Alaska Regional, Providence increasing security for newborns
Providence Alaska Medical Center began operating its system in mid-February.
Alaska Regional is installing the system this year in conjunction with renovations to its maternity unit. The security system should be operating by June, said Kjerstin Lastufka, Alaska Regional’s director of marketing and public relations.
Lastufka said a dollar figure for the infant security system was unavailable. The project is part of a $26 million hospital renovation started last fall and due to be finished in 2002. Renovations will relocate and update the lobby, add operating rooms, expand the radiology department and expand the labor and delivery unit with new, larger rooms.

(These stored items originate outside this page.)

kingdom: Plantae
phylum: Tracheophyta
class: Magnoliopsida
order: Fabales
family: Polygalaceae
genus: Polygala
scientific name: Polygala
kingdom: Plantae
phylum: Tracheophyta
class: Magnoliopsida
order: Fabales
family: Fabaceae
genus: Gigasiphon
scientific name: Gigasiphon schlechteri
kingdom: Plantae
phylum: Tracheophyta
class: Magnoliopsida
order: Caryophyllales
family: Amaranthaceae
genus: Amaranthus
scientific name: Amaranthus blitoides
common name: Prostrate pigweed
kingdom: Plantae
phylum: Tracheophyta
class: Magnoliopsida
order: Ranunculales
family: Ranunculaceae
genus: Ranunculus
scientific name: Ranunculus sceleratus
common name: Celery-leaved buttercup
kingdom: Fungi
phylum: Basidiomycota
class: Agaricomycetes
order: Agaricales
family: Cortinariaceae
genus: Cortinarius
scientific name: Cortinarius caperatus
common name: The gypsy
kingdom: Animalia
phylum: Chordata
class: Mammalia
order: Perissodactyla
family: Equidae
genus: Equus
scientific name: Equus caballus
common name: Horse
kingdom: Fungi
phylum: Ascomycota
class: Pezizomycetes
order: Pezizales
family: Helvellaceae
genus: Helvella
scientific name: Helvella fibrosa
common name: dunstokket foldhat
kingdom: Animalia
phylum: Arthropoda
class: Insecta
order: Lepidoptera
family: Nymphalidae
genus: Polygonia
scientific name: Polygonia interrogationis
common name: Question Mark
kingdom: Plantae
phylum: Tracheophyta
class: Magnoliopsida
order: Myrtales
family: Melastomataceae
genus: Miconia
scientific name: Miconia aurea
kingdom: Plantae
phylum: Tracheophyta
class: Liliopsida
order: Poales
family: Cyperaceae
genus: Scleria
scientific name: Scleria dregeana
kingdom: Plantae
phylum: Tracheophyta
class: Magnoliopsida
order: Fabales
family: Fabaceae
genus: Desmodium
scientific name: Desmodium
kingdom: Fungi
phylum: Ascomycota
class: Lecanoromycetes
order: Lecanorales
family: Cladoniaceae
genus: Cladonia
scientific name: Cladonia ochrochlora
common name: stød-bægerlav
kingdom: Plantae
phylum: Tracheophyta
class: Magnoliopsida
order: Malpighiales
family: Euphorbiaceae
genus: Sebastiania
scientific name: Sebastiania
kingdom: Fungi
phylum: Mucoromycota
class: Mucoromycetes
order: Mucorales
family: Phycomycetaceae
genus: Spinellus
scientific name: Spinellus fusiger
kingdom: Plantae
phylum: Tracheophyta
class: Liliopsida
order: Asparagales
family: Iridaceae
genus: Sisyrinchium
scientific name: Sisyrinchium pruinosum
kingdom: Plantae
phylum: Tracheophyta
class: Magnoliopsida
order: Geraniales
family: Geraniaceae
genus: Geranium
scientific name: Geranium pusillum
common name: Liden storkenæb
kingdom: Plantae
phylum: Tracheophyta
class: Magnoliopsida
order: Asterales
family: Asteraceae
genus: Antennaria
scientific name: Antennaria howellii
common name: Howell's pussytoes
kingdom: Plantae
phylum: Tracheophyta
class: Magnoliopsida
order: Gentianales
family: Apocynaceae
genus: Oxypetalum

Currently, entrances at Alaska Regional’s maternity unit have alarms, she said. Also, unit staff have distinctive identification cards and colored scrubs to differentiate them from someone who may try to abduct an infant.
The hospital has not had any such incident involving babies, she said.
Providence, too, has not recorded an abduction, but more than two years ago a mother took her own baby out a hospital window, said Jo Danner, clinical manager of maternity services. Windows on the unit are now sealed shut, she said.
Providence began considering installing a system like Hugs a year ago, Danner said. Cameras were installed nearly two years ago to monitor the maternity unit’s exits, as well as in the Children’s Hospital on the third floor. Providence officials wanted a more efficient security system with tags to track babies, she said.
The Hugs system features a two-way transceiver tag that the baby wears on its wrist with a bracelet. Receiver stations on the 30-bed unit monitor the infant’s location and can lock all exit doors if the baby is taken beyond the system perimeters, said Newton Chase, director of facilities. Alarms also sound if a baby’s Hugs bracelet is cut, Danner said.
The system cost $90,000 and was installed by Engineered Fire Systems Inc. of Anchorage, he said. The Hugs system was more expensive yet more effective than others Providence reviewed, he said.
"What’s important is the feeling it brings," Chase said. "Moms and dads feel safe. We’re going to a much greater degree to keep kids safe."
Video cameras will still be in place at the unit, along with others monitoring staff parking at night, he said. "This is a 24-hour operation, and it’s like a small city," said Chase, describing the hospital’s need for security.
Security systems for maternity units are increasingly common for U.S. hospitals because incidents have occurred at large and small facilities, she said. Some hospitals outside Alaska limit the number of visitors allowed or issue a swipe card to monitor access to the maternity unit, she said.
Babies receive two identification bracelets, coordinating with ones worn by the parents, she said. After the baby’s first bath, the Hugs bracelet is secured, she said.
Parents, who had not complained about video camera monitors, also have voiced approval for the new system, according to Danner.
Providence is Alaska’s level three neonatal intensive care unit, handling premature births or problem pregnancies from around the state, she noted. Danner sees the new security system as another business advantage for the facility.
"If I am going to choose (a facility for the birth), it’s going to be some place where the baby will be the most secure," Danner said.